> Assignment: Lay out the rows below, from the first one up to and including the one with "matériaux, critères et", as a Markdown table with the columns No. and Text, numbering each row and leaving out any blank ones.
○ ○ ○ ○ ○
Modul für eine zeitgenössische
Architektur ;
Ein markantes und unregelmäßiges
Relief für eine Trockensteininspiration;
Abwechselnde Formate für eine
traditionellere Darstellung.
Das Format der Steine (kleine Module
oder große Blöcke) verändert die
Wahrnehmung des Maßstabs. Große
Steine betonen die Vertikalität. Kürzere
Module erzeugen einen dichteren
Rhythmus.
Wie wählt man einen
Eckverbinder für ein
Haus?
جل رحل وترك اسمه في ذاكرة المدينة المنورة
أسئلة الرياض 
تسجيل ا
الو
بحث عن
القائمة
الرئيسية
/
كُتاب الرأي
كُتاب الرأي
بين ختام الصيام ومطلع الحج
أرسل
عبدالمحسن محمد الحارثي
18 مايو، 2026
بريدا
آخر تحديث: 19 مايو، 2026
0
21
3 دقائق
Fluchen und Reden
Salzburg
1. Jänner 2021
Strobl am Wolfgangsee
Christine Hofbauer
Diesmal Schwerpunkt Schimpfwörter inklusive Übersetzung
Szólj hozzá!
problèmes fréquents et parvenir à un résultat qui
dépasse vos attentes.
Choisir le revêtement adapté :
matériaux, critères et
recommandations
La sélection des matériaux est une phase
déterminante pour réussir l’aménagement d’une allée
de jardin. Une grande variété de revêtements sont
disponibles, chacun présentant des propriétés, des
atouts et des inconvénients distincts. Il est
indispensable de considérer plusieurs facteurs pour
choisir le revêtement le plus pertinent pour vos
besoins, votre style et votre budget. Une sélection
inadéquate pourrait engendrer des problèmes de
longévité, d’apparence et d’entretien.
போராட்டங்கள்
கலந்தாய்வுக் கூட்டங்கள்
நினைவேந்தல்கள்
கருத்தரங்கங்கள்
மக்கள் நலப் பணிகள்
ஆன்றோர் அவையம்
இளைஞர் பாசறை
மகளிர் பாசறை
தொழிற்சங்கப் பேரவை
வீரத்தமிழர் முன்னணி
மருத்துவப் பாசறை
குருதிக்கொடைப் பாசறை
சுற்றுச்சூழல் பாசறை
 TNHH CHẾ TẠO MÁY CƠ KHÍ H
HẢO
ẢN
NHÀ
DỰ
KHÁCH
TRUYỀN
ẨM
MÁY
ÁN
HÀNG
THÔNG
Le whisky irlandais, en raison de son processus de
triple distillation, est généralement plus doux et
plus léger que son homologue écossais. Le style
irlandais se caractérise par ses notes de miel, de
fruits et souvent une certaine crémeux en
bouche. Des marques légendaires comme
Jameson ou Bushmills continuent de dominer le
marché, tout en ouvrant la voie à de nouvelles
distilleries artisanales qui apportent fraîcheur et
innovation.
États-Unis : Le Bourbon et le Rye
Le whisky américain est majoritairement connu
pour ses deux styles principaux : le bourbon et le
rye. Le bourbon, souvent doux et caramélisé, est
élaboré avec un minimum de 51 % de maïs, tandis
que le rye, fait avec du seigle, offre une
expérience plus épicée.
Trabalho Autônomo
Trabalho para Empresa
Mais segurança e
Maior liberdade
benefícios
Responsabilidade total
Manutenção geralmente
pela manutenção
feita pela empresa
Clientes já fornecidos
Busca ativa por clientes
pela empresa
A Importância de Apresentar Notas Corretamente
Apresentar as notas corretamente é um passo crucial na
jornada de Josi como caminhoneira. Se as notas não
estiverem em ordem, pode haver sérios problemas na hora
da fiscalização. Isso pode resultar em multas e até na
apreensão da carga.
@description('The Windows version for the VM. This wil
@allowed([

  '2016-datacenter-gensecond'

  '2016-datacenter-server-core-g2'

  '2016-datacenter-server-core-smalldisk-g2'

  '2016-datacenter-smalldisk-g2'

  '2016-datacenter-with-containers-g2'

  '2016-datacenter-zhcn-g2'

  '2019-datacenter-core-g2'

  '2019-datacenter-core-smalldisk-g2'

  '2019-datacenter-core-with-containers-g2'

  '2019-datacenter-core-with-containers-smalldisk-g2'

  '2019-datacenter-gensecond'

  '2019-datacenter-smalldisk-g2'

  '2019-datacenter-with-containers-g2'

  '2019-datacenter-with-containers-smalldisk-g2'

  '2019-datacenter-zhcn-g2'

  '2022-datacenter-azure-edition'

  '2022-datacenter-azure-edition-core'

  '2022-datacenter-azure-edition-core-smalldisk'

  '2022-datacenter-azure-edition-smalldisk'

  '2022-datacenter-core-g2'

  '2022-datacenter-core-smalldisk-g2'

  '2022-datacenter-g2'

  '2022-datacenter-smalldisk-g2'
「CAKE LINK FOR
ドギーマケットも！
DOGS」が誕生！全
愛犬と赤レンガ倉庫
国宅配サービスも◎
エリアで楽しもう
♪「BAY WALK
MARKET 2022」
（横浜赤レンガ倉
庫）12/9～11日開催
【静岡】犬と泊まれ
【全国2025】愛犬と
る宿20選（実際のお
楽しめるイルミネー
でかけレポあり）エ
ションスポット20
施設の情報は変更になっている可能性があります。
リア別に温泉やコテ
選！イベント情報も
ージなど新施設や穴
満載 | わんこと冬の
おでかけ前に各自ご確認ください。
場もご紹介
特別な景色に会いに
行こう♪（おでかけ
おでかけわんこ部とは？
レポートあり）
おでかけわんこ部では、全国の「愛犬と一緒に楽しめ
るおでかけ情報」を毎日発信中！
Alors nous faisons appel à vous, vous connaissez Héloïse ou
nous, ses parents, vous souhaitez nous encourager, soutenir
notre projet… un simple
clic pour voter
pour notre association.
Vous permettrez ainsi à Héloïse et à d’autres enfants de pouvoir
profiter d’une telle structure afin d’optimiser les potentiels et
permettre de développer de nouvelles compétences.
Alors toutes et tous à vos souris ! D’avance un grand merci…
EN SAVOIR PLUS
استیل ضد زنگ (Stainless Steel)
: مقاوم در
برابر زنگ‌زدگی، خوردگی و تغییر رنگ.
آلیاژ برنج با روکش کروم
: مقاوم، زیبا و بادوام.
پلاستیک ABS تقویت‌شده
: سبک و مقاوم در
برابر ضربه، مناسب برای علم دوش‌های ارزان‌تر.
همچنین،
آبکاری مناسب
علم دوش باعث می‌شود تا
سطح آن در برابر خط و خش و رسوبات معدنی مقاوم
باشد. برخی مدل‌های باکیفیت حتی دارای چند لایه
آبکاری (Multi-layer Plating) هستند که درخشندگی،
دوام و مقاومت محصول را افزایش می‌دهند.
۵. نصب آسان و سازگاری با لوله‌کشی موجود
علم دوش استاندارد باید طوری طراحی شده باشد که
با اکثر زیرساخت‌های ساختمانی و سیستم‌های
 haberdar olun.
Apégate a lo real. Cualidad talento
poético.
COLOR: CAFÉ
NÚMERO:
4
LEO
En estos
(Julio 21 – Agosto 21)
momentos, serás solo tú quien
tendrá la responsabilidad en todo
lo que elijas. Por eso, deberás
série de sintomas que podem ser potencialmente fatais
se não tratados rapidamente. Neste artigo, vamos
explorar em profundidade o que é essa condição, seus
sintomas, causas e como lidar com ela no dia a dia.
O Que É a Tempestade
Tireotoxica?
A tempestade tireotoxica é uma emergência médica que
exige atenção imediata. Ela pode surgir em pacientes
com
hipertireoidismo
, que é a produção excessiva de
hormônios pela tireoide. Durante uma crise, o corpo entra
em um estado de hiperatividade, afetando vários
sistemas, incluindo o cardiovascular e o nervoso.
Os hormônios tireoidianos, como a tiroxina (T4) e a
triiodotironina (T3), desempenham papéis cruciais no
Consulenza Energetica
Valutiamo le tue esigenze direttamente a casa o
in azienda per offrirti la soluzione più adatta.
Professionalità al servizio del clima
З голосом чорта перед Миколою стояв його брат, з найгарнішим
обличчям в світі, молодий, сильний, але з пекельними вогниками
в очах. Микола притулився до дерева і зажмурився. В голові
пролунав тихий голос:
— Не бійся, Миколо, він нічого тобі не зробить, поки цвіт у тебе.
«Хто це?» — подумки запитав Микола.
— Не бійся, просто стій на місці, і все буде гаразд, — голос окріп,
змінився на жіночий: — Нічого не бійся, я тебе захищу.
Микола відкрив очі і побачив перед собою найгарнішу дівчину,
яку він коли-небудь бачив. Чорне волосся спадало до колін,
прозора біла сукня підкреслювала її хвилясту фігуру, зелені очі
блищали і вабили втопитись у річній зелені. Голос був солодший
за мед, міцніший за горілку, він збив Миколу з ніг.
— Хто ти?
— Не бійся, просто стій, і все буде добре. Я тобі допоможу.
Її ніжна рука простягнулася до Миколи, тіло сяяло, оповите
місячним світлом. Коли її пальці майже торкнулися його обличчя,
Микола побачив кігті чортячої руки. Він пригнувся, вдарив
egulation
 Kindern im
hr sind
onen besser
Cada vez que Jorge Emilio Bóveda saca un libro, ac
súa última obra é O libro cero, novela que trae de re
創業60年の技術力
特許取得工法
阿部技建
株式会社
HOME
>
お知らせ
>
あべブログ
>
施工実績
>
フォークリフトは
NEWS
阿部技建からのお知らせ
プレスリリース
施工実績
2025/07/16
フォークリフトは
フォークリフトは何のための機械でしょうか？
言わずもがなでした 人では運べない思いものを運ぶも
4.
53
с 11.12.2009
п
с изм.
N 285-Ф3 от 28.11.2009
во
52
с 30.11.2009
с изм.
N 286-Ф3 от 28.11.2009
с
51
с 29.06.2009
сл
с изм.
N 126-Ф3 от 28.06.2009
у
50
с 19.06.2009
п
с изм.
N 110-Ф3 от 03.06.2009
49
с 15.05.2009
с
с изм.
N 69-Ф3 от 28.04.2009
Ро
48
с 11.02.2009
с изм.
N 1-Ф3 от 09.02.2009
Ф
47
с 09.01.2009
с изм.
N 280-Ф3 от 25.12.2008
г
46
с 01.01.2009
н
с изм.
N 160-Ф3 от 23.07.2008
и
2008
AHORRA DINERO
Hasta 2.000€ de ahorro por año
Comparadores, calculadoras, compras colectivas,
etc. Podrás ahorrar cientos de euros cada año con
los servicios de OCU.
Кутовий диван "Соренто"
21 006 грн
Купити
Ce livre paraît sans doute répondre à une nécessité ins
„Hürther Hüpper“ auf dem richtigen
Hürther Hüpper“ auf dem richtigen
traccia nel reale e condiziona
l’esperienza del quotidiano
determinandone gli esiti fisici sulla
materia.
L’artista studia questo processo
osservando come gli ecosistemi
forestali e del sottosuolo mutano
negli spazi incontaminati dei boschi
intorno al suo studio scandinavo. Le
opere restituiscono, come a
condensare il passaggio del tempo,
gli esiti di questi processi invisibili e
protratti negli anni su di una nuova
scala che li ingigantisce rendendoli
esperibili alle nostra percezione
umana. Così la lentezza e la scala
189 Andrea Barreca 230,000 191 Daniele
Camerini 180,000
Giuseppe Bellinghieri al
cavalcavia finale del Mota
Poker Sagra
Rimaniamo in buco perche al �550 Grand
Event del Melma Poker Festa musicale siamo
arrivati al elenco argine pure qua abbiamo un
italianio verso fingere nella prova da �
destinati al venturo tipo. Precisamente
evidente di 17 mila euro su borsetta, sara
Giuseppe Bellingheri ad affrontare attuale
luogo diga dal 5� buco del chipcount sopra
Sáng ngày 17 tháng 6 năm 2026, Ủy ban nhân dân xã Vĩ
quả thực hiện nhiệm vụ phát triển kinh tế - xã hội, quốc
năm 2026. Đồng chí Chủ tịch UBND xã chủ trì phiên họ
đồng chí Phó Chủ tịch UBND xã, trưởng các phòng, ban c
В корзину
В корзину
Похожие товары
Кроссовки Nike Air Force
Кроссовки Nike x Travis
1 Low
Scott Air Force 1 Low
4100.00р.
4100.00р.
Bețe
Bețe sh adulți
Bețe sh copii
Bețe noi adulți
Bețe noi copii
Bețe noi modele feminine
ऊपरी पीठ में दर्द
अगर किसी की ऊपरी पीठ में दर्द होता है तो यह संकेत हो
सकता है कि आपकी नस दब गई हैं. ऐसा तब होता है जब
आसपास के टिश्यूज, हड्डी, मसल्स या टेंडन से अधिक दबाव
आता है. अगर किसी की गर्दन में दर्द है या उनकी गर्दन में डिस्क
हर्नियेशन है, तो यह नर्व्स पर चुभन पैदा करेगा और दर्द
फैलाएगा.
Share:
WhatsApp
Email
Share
○ ○ ○ ○ ○
> Task response:
| No. | Text |
|---|---|
| 1 | Modul für eine zeitgenössische |
| 2 | Architektur ; |
| 3 | Ein markantes und unregelmäßiges |
| 4 | Relief für eine Trockensteininspiration; |
| 5 | Abwechselnde Formate für eine |
| 6 | traditionellere Darstellung. |
| 7 | Das Format der Steine (kleine Module |
| 8 | oder große Blöcke) verändert die |
| 9 | Wahrnehmung des Maßstabs. Große |
| 10 | Steine betonen die Vertikalität. Kürzere |
| 11 | Module erzeugen einen dichteren |
| 12 | Rhythmus. |
| 13 | Wie wählt man einen |
| 14 | Eckverbinder für ein |
| 15 | Haus? |
| 16 | جل رحل وترك اسمه في ذاكرة المدينة المنورة |
| 17 | أسئلة الرياض  |
| 18 | تسجيل ا |
| 19 | الو |
| 20 | بحث عن |
| 21 | القائمة |
| 22 | الرئيسية |
| 23 | / |
| 24 | كُتاب الرأي |
| 25 | كُتاب الرأي |
| 26 | بين ختام الصيام ومطلع الحج |
| 27 | أرسل |
| 28 | عبدالمحسن محمد الحارثي |
| 29 | 18 مايو، 2026 |
| 30 | بريدا |
| 31 | آخر تحديث: 19 مايو، 2026 |
| 32 | 0 |
| 33 | 21 |
| 34 | 3 دقائق |
| 35 | Fluchen und Reden |
| 36 | Salzburg |
| 37 | 1. Jänner 2021 |
| 38 | Strobl am Wolfgangsee |
| 39 | Christine Hofbauer |
| 40 | Diesmal Schwerpunkt Schimpfwörter inklusive Übersetzung |
| 41 | Szólj hozzá! |
| 42 | problèmes fréquents et parvenir à un résultat qui |
| 43 | dépasse vos attentes. |
| 44 | Choisir le revêtement adapté : |
| 45 | matériaux, critères et |